The core Rust library for PDF text extraction. This crate provides the parsing, layout analysis, font encoding recovery, and text extraction primitives used by the CLI (pdftract-cli) and Python bindings (pdftract-py).

Cargo.lock Policy

This workspace checks in Cargo.lock at the repository root. This is unconventional for library crates—the Cargo Book historically suggested that only binary crates should check in lockfiles, allowing library consumers to resolve their own dependency versions.

pdftract departs from this convention for release reproducibility:

SLSA Level 3 provenance requires that every milestone tag produces byte-identical artifacts across builds. Without a checked-in lockfile, two runs of cargo build on the same commit can resolve different transitive dependency versions, producing different binary hashes.
Multi-output artifacts—this workspace produces Rust crates (pdftract-core, pdftract-cli), Python wheels (pdftract-py), and Docker images. All must be built from the same dependency tree.
Supply-chain security—the lockfile pins checksums for all transitive dependencies, enabling cargo audit to detect yanked or compromised crates.
Downstream consumers can still ignore the lockfile if needed. Cargo allows cargo build --frozen with a local lockfile override, or consumers can vendor the crate with their own dependency resolution.

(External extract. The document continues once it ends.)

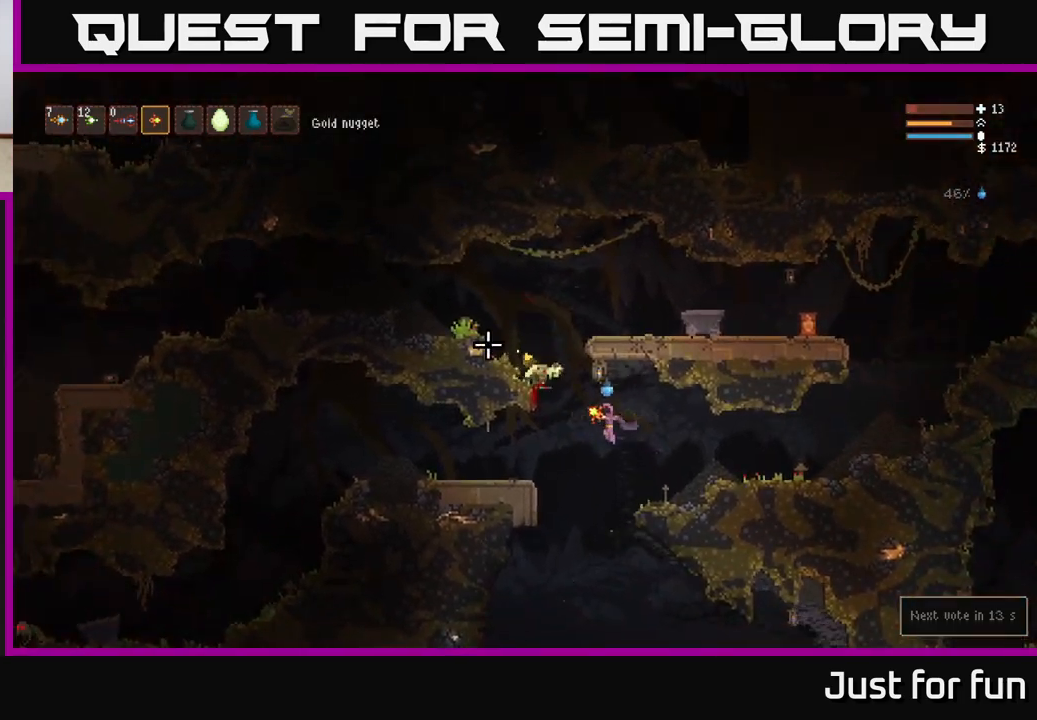
{"buttons": [], "left_stick": "left", "right_stick": "right", "events": [[50, "L2", "down"], [367, "L2", "up"], [483, "right_stick", "right"]]}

The tradeoff—occasional merge conflicts when PRs update overlapping dependencies—is worth the guarantee of reproducible releases. See CONTRIBUTING.md for the lockfile-update workflow.

Modules

parser: PDF spec parsing (xref, trailer, object streams, indirect references)
font: Font encoding recovery, glyph name lookup, fingerprinting
layout: Page layout analysis, region segmentation, reading order
extract: Text extraction with provenance (bounding boxes, confidence scores)
ocr: Tesseract integration for raster pages

Testing

SDK Conformance Tests

The conformance integration test validates that pdftract-core's public API satisfies the SDK contract shared across all language implementations. The test rig runs shared conformance cases from tests/sdk-conformance/cases.json and verifies correct behavior for all 9 SDK contract methods.

# Run the conformance suite
cargo test --test conformance

# Run with specific features
cargo test --test conformance --features ocr,profiles,remote,receipts

The conformance suite covers:

extract — Full extraction with structured Document output
extract_text — Plain text extraction
extract_markdown — Markdown-formatted extraction with tables and headings
extract_stream — Streaming NDJSON extraction for large documents
search — Pattern search with regex and case-insensitive options
get_metadata — PDF metadata (page count, title, author, creator)
hash — Content fingerprinting (SHA256) with fast hash variant
classify — Document classification with category and confidence
verify_receipt — Receipt verification against signed metadata

Each test case validates expected results with numeric tolerances for bounding boxes and confidence scores. Feature-gated tests (OCR, decryption, classification, receipts, remote) skip automatically when the corresponding feature is not compiled.

See CONTRIBUTING.md for more details on the conformance suite and adding new test cases.

Usage

use pdftract_core::{extract_text, ExtractOptions};

let options = ExtractOptions::default();
let result = extract_text("document.pdf", &options)?;
println!("{}", result.text);